Exercise description: Copy the entire listing below line for line, changing nothing.

Data lines:
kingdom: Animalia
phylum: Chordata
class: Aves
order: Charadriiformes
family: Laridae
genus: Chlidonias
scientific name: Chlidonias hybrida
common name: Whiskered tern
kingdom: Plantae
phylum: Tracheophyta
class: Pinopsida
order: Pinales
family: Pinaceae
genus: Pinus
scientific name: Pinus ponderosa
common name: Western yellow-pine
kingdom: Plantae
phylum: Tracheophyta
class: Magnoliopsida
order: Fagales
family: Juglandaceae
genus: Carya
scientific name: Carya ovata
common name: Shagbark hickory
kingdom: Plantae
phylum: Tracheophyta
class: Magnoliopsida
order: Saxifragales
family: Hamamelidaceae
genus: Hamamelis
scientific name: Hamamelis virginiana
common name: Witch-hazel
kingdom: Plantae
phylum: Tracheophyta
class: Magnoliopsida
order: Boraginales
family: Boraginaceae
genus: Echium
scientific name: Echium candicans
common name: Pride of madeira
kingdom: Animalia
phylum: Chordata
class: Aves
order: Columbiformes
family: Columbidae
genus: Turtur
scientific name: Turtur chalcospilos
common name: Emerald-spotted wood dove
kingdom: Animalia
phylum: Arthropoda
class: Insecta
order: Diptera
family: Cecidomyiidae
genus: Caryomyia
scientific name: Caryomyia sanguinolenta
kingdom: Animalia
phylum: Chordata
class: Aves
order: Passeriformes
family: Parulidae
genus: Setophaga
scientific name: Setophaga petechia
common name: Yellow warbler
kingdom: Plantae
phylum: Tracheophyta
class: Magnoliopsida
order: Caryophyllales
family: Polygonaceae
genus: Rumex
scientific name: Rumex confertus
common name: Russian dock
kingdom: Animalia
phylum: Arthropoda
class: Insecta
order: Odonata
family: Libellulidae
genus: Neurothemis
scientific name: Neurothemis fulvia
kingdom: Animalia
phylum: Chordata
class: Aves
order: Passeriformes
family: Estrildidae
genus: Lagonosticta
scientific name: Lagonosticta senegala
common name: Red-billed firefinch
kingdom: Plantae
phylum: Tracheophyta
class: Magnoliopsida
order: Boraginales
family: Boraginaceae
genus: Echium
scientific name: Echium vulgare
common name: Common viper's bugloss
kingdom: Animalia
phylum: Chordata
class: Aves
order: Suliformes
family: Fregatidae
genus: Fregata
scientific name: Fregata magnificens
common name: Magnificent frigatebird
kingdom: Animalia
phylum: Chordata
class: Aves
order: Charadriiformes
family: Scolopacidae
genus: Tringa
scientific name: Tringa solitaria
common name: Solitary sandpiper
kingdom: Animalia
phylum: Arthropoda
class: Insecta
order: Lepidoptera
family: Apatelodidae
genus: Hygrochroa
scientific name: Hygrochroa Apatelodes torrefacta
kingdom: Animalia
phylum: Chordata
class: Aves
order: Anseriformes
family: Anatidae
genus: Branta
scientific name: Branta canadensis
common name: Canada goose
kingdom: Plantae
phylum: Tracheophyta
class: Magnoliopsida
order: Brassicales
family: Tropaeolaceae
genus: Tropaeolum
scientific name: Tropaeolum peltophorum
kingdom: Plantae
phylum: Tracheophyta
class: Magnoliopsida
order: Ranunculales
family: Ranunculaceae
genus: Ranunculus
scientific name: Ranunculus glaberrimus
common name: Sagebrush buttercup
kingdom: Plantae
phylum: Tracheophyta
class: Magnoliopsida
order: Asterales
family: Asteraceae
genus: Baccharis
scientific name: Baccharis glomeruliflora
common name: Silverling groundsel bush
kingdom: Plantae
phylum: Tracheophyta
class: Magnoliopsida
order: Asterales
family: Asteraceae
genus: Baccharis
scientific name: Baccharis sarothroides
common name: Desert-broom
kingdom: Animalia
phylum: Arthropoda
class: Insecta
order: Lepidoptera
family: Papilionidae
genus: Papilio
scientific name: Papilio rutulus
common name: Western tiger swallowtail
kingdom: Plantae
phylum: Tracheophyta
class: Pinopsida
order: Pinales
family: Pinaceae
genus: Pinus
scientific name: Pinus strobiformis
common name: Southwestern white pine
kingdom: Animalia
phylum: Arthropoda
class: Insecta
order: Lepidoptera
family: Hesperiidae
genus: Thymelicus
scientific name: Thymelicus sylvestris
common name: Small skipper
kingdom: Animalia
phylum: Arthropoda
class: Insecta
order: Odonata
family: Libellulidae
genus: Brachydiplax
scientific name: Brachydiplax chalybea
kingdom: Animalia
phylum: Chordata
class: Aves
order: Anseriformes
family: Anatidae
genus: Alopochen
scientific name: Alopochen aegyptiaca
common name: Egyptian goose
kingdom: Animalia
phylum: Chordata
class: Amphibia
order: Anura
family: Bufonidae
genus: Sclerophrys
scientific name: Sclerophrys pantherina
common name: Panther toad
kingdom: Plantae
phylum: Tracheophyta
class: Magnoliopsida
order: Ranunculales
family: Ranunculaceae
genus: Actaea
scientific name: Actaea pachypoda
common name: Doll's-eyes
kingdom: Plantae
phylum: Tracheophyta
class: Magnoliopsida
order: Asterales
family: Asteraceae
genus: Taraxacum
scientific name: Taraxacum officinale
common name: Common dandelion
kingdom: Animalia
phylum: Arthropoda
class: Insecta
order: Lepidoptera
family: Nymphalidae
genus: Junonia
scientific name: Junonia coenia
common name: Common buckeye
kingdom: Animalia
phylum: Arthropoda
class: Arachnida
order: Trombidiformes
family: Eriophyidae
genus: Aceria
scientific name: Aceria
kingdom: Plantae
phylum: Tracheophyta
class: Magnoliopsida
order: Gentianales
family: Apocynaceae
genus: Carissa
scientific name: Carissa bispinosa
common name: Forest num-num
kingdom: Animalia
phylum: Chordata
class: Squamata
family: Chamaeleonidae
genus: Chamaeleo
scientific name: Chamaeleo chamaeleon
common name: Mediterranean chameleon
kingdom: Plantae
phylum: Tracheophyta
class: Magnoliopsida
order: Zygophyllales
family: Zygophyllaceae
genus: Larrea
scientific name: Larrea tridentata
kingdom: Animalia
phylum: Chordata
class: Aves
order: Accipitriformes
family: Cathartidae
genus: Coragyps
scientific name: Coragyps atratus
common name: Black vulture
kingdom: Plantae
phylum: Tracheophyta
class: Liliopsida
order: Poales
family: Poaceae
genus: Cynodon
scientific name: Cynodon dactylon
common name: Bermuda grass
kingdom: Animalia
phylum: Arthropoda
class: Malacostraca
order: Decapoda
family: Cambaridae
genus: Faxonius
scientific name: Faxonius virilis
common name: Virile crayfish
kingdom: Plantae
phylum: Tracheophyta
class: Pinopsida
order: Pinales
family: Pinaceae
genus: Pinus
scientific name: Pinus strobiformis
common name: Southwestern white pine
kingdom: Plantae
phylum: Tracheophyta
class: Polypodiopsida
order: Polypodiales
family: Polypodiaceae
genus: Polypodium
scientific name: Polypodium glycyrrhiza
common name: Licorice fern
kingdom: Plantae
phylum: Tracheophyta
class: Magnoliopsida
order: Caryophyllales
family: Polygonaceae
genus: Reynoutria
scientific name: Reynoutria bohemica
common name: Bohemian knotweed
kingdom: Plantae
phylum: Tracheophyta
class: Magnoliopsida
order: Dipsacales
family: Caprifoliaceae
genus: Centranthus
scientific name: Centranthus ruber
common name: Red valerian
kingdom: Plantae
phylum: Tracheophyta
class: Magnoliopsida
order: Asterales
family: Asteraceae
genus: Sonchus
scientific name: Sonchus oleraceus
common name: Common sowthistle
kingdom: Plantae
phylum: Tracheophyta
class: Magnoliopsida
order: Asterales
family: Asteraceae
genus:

Completed task:
kingdom: Animalia
phylum: Chordata
class: Aves
order: Charadriiformes
family: Laridae
genus: Chlidonias
scientific name: Chlidonias hybrida
common name: Whiskered tern
kingdom: Plantae
phylum: Tracheophyta
class: Pinopsida
order: Pinales
family: Pinaceae
genus: Pinus
scientific name: Pinus ponderosa
common name: Western yellow-pine
kingdom: Plantae
phylum: Tracheophyta
class: Magnoliopsida
order: Fagales
family: Juglandaceae
genus: Carya
scientific name: Carya ovata
common name: Shagbark hickory
kingdom: Plantae
phylum: Tracheophyta
class: Magnoliopsida
order: Saxifragales
family: Hamamelidaceae
genus: Hamamelis
scientific name: Hamamelis virginiana
common name: Witch-hazel
kingdom: Plantae
phylum: Tracheophyta
class: Magnoliopsida
order: Boraginales
family: Boraginaceae
genus: Echium
scientific name: Echium candicans
common name: Pride of madeira
kingdom: Animalia
phylum: Chordata
class: Aves
order: Columbiformes
family: Columbidae
genus: Turtur
scientific name: Turtur chalcospilos
common name: Emerald-spotted wood dove
kingdom: Animalia
phylum: Arthropoda
class: Insecta
order: Diptera
family: Cecidomyiidae
genus: Caryomyia
scientific name: Caryomyia sanguinolenta
kingdom: Animalia
phylum: Chordata
class: Aves
order: Passeriformes
family: Parulidae
genus: Setophaga
scientific name: Setophaga petechia
common name: Yellow warbler
kingdom: Plantae
phylum: Tracheophyta
class: Magnoliopsida
order: Caryophyllales
family: Polygonaceae
genus: Rumex
scientific name: Rumex confertus
common name: Russian dock
kingdom: Animalia
phylum: Arthropoda
class: Insecta
order: Odonata
family: Libellulidae
genus: Neurothemis
scientific name: Neurothemis fulvia
kingdom: Animalia
phylum: Chordata
class: Aves
order: Passeriformes
family: Estrildidae
genus: Lagonosticta
scientific name: Lagonosticta senegala
common name: Red-billed firefinch
kingdom: Plantae
phylum: Tracheophyta
class: Magnoliopsida
order: Boraginales
family: Boraginaceae
genus: Echium
scientific name: Echium vulgare
common name: Common viper's bugloss
kingdom: Animalia
phylum: Chordata
class: Aves
order: Suliformes
family: Fregatidae
genus: Fregata
scientific name: Fregata magnificens
common name: Magnificent frigatebird
kingdom: Animalia
phylum: Chordata
class: Aves
order: Charadriiformes
family: Scolopacidae
genus: Tringa
scientific name: Tringa solitaria
common name: Solitary sandpiper
kingdom: Animalia
phylum: Arthropoda
class: Insecta
order: Lepidoptera
family: Apatelodidae
genus: Hygrochroa
scientific name: Hygrochroa Apatelodes torrefacta
kingdom: Animalia
phylum: Chordata
class: Aves
order: Anseriformes
family: Anatidae
genus: Branta
scientific name: Branta canadensis
common name: Canada goose
kingdom: Plantae
phylum: Tracheophyta
class: Magnoliopsida
order: Brassicales
family: Tropaeolaceae
genus: Tropaeolum
scientific name: Tropaeolum peltophorum
kingdom: Plantae
phylum: Tracheophyta
class: Magnoliopsida
order: Ranunculales
family: Ranunculaceae
genus: Ranunculus
scientific name: Ranunculus glaberrimus
common name: Sagebrush buttercup
kingdom: Plantae
phylum: Tracheophyta
class: Magnoliopsida
order: Asterales
family: Asteraceae
genus: Baccharis
scientific name: Baccharis glomeruliflora
common name: Silverling groundsel bush
kingdom: Plantae
phylum: Tracheophyta
class: Magnoliopsida
order: Asterales
family: Asteraceae
genus: Baccharis
scientific name: Baccharis sarothroides
common name: Desert-broom
kingdom: Animalia
phylum: Arthropoda
class: Insecta
order: Lepidoptera
family: Papilionidae
genus: Papilio
scientific name: Papilio rutulus
common name: Western tiger swallowtail
kingdom: Plantae
phylum: Tracheophyta
class: Pinopsida
order: Pinales
family: Pinaceae
genus: Pinus
scientific name: Pinus strobiformis
common name: Southwestern white pine
kingdom: Animalia
phylum: Arthropoda
class: Insecta
order: Lepidoptera
family: Hesperiidae
genus: Thymelicus
scientific name: Thymelicus sylvestris
common name: Small skipper
kingdom: Animalia
phylum: Arthropoda
class: Insecta
order: Odonata
family: Libellulidae
genus: Brachydiplax
scientific name: Brachydiplax chalybea
kingdom: Animalia
phylum: Chordata
class: Aves
order: Anseriformes
family: Anatidae
genus: Alopochen
scientific name: Alopochen aegyptiaca
common name: Egyptian goose
kingdom: Animalia
phylum: Chordata
class: Amphibia
order: Anura
family: Bufonidae
genus: Sclerophrys
scientific name: Sclerophrys pantherina
common name: Panther toad
kingdom: Plantae
phylum: Tracheophyta
class: Magnoliopsida
order: Ranunculales
family: Ranunculaceae
genus: Actaea
scientific name: Actaea pachypoda
common name: Doll's-eyes
kingdom: Plantae
phylum: Tracheophyta
class: Magnoliopsida
order: Asterales
family: Asteraceae
genus: Taraxacum
scientific name: Taraxacum officinale
common name: Common dandelion
kingdom: Animalia
phylum: Arthropoda
class: Insecta
order: Lepidoptera
family: Nymphalidae
genus: Junonia
scientific name: Junonia coenia
common name: Common buckeye
kingdom: Animalia
phylum: Arthropoda
class: Arachnida
order: Trombidiformes
family: Eriophyidae
genus: Aceria
scientific name: Aceria
kingdom: Plantae
phylum: Tracheophyta
class: Magnoliopsida
order: Gentianales
family: Apocynaceae
genus: Carissa
scientific name: Carissa bispinosa
common name: Forest num-num
kingdom: Animalia
phylum: Chordata
class: Squamata
family: Chamaeleonidae
genus: Chamaeleo
scientific name: Chamaeleo chamaeleon
common name: Mediterranean chameleon
kingdom: Plantae
phylum: Tracheophyta
class: Magnoliopsida
order: Zygophyllales
family: Zygophyllaceae
genus: Larrea
scientific name: Larrea tridentata
kingdom: Animalia
phylum: Chordata
class: Aves
order: Accipitriformes
family: Cathartidae
genus: Coragyps
scientific name: Coragyps atratus
common name: Black vulture
kingdom: Plantae
phylum: Tracheophyta
class: Liliopsida
order: Poales
family: Poaceae
genus: Cynodon
scientific name: Cynodon dactylon
common name: Bermuda grass
kingdom: Animalia
phylum: Arthropoda
class: Malacostraca
order: Decapoda
family: Cambaridae
genus: Faxonius
scientific name: Faxonius virilis
common name: Virile crayfish
kingdom: Plantae
phylum: Tracheophyta
class: Pinopsida
order: Pinales
family: Pinaceae
genus: Pinus
scientific name: Pinus strobiformis
common name: Southwestern white pine
kingdom: Plantae
phylum: Tracheophyta
class: Polypodiopsida
order: Polypodiales
family: Polypodiaceae
genus: Polypodium
scientific name: Polypodium glycyrrhiza
common name: Licorice fern
kingdom: Plantae
phylum: Tracheophyta
class: Magnoliopsida
order: Caryophyllales
family: Polygonaceae
genus: Reynoutria
scientific name: Reynoutria bohemica
common name: Bohemian knotweed
kingdom: Plantae
phylum: Tracheophyta
class: Magnoliopsida
order: Dipsacales
family: Caprifoliaceae
genus: Centranthus
scientific name: Centranthus ruber
common name: Red valerian
kingdom: Plantae
phylum: Tracheophyta
class: Magnoliopsida
order: Asterales
family: Asteraceae
genus: Sonchus
scientific name: Sonchus oleraceus
common name: Common sowthistle
kingdom: Plantae
phylum: Tracheophyta
class: Magnoliopsida
order: Asterales
family: Asteraceae
genus:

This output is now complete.